Dorothée Gazard est l’une de nos fiertés féminines nationales. Professeur agrégée de médecine, elle connaît le chemin qui conduit des amphithéâtres de l’Université aux salles de soins du Centre national hospitalier et universitaire de Cotonou.
Mais elle connaît aussi les arcanes de la politique. Elle les laboure et les explore depuis quelques années. C’est, du reste, comme ministre de la Santé qu’elle se prépare à lancer une opération de solidarité nationale et internationale : « 120 jours pour équiper les hôpitaux et les centres de santé du Bénin ».
Cette opération démarre le 20 juillet prochain. Elle est commandée par un triste constat : le sous-équipement des établissements sanitaires du Bénin. C’est une menace pour notre santé. C’est une menace pour la vie de chacun de nous. L’opération projetée vise à améliorer la santé de nos populations. Elle ambitionne de réunir, sous 120 jours, la bagatelle de 10 milliards de francs CFA.
Pour quoi faire ? Nos centres de santé sont dans un état de précarité avancé. Il y a lieu de parer au plus pressé. Les 10 milliards, une fois collectés, serviront à l’achat des équipements déjà identifiés. Les hôpitaux et les centres de santé de notre pays en ont besoin. Un équipement hospitalier adéquat ne peut qu’améliorer notre système sanitaire. Nous réduirons les évacuations sanitaires à l’extérieur. Elles coûtent cher et pèsent sur nos ressources nationales.
Nous soutenons une telle initiative. Mais non sans assortir notre soutien de quelques conditions.

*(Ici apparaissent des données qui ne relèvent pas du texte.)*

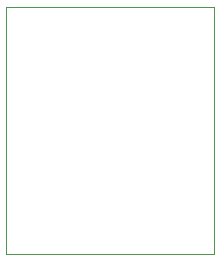
<source format=gbr>
%TF.GenerationSoftware,KiCad,Pcbnew,(5.1.6-0-10_14)*%
%TF.CreationDate,2021-03-26T09:45:15+01:00*%
%TF.ProjectId,KBPY,4b425059-2e6b-4696-9361-645f70636258,rev?*%
%TF.SameCoordinates,Original*%
%TF.FileFunction,OtherDrawing,Comment*%
%FSLAX46Y46*%
G04 Gerber Fmt 4.6, Leading zero omitted, Abs format (unit mm)*
G04 Created by KiCad (PCBNEW (5.1.6-0-10_14)) date 2021-03-26 09:45:15*
%MOMM*%
%LPD*%
G01*
G04 APERTURE LIST*
%ADD10C,0.066040*%
G04 APERTURE END LIST*
D10*
%TO.C,U1*%
X133750000Y-103720000D02*
X116099540Y-103720000D01*
X116099540Y-103720000D02*
X116099540Y-124675000D01*
X133750000Y-124675000D02*
X116099540Y-124675000D01*
X133750000Y-103720000D02*
X133750000Y-124675000D01*
%TD*%
M02*

</source>
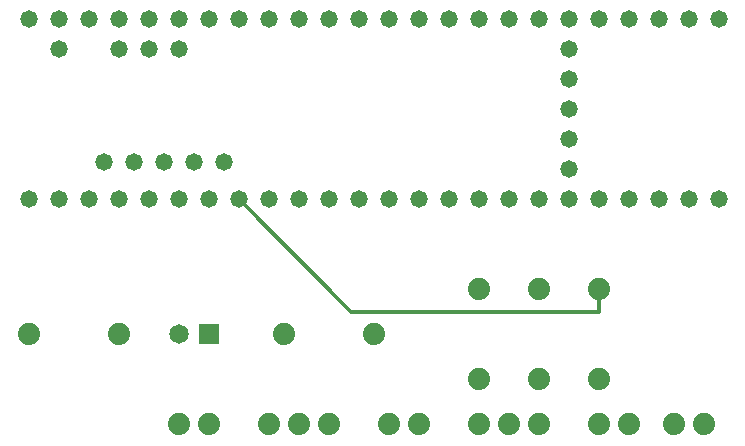
<source format=gbr>
G04 EAGLE Gerber RS-274X export*
G75*
%MOMM*%
%FSLAX34Y34*%
%LPD*%
%INTop Copper*%
%IPPOS*%
%AMOC8*
5,1,8,0,0,1.08239X$1,22.5*%
G01*
%ADD10C,1.879600*%
%ADD11R,1.651000X1.651000*%
%ADD12C,1.651000*%
%ADD13C,1.473200*%
%ADD14C,0.304800*%


D10*
X203200Y50800D03*
X228600Y50800D03*
D11*
X228400Y127000D03*
D12*
X203400Y127000D03*
D10*
X279400Y50800D03*
X304800Y50800D03*
X330200Y50800D03*
X381000Y50800D03*
X406400Y50800D03*
X558800Y50800D03*
X584200Y50800D03*
X622300Y50800D03*
X647700Y50800D03*
X558800Y88900D03*
X558800Y165100D03*
X76200Y127000D03*
X152400Y127000D03*
X292100Y127000D03*
X368300Y127000D03*
X508000Y88900D03*
X508000Y165100D03*
X457200Y88900D03*
X457200Y165100D03*
X457200Y50800D03*
X482600Y50800D03*
X508000Y50800D03*
D13*
X127000Y241300D03*
X152400Y241300D03*
X177800Y241300D03*
X203200Y241300D03*
X228600Y241300D03*
X254000Y241300D03*
X279400Y241300D03*
X304800Y241300D03*
X330200Y241300D03*
X355600Y241300D03*
X381000Y241300D03*
X406400Y241300D03*
X406400Y393700D03*
X381000Y393700D03*
X355600Y393700D03*
X330200Y393700D03*
X304800Y393700D03*
X279400Y393700D03*
X254000Y393700D03*
X228600Y393700D03*
X203200Y393700D03*
X177800Y393700D03*
X152400Y393700D03*
X101600Y241300D03*
X127000Y393700D03*
X101600Y393700D03*
X76200Y241300D03*
X76200Y393700D03*
X431800Y241300D03*
X431800Y393700D03*
X457200Y241300D03*
X482600Y241300D03*
X508000Y241300D03*
X533400Y241300D03*
X558800Y241300D03*
X584200Y241300D03*
X609600Y241300D03*
X635000Y241300D03*
X660400Y241300D03*
X660400Y393700D03*
X635000Y393700D03*
X609600Y393700D03*
X584200Y393700D03*
X558800Y393700D03*
X533400Y393700D03*
X508000Y393700D03*
X482600Y393700D03*
X457200Y393700D03*
X533400Y266700D03*
X533400Y317500D03*
X533400Y342900D03*
X533400Y292100D03*
X533400Y368300D03*
X101600Y368300D03*
X152400Y368300D03*
X177800Y368300D03*
X203200Y368300D03*
X139700Y273050D03*
X165100Y273050D03*
X190500Y273050D03*
X215900Y273050D03*
X241300Y273050D03*
D14*
X254000Y241300D02*
X349250Y146050D01*
X558800Y146050D01*
X558800Y165100D01*
M02*

</source>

Nous devons les rappeler chaque fois que nous sortons de nos périmètres nationaux ; chaque fois que nous amenons les autres à s’occuper, peu ou prou, de nos oignons ; chaque fois que nous avons affaire à l’argent des autres. Plus qu’une simple question de gouvernance, de bonne gestion administrative et financière, c’est avant tout une question de morale et d’éthique. Quelles sont donc ces conditions ?
Premièrement. Les 10 milliards à collecter pour équiper les hôpitaux et les centres de santé de notre pays ont valeur d’une contribution volontaire et spéciale. Y souscriront des individus, des personnes morales, des institutions, des organismes…Les uns et les autres sont ainsi appelés à intervenir dans un champ d’action public, qui relève de l’autorité et de la responsabilité de l’Etat béninois.
On ne peut exclure que des bonnes volontés entendent un appel, en apprécient la justesse, en discernent la pertinence. Pour leur générosité, avec nos remerciements anticipés, chapeau bas ! Mais l’Etat béninois ne peut pas se comporter, dans cette affaire, comme un simple tiroir-caisse, qui ne sait et qui ne fait qu’encaisser. Sa participation effective et responsable à l’opération est exigée. C’est l’indispensable contrepartie qui crédibilise celle-ci. Une participation à hauteur d’un pourcentage sur les 10 milliards estimés.
Deuxièmement. Si c’est l’argent des autres qui est sollicité en priorité comment exclure les généreux donateurs du contrôle du fruit de cette opération ? Qui contrôle quoi ? Qui garantit la transparence des opérations au cours des 120 jours que durera l’initiative de Mme la ministre ? Quel type de mécanisme mettre en place pour les appels d‘offres ? Devons-nous nous en tenir à la procédure ordinaire de la Direction nationale des marchés publics ? Faut-il, le cas échéant, inventer un mécanisme qui prenne en compte le caractère particulier et spécial de l’opération ? Comment apprécier les diverses soumissions ? Comment procéder à l’attribution des marchés ? Comment éliminer les interférences parasitaires qui faussent la concurrence et la compétitivité, entretient des nids de corruption, détournent l’argent des objectifs affichés ?
Troisièmement. Quand nous aurions disposé des 10 milliards de francs CFA, que nous aurions équipé, comme souhaité, tous nos hôpitaux, tous nos centres de santé, améliorant sensiblement notre système sanitaire, restera tout le reste. Il tient à ces quelques questions. En quelles mains laissons-nous ces équipements ? Qui en est responsable et qui doit en répondre ? Quel plan et quel programme d’entretien et de maintenance avons-nous déjà élaboré pour souligner notre détermination à prendre le plus grand soin de cet équipement ? Si toutes ces conditions étaient remplies, nul doute que la générosité des hommes et des femmes de bonne volonté, d’ici et d’ailleurs, sera au rendez-vous. Vous pouvez alors nous compter, Madame la ministre, parmi vos plus sûrs soutiens. Prêts que nous serons à défendre et à illustrer votre belle initiative.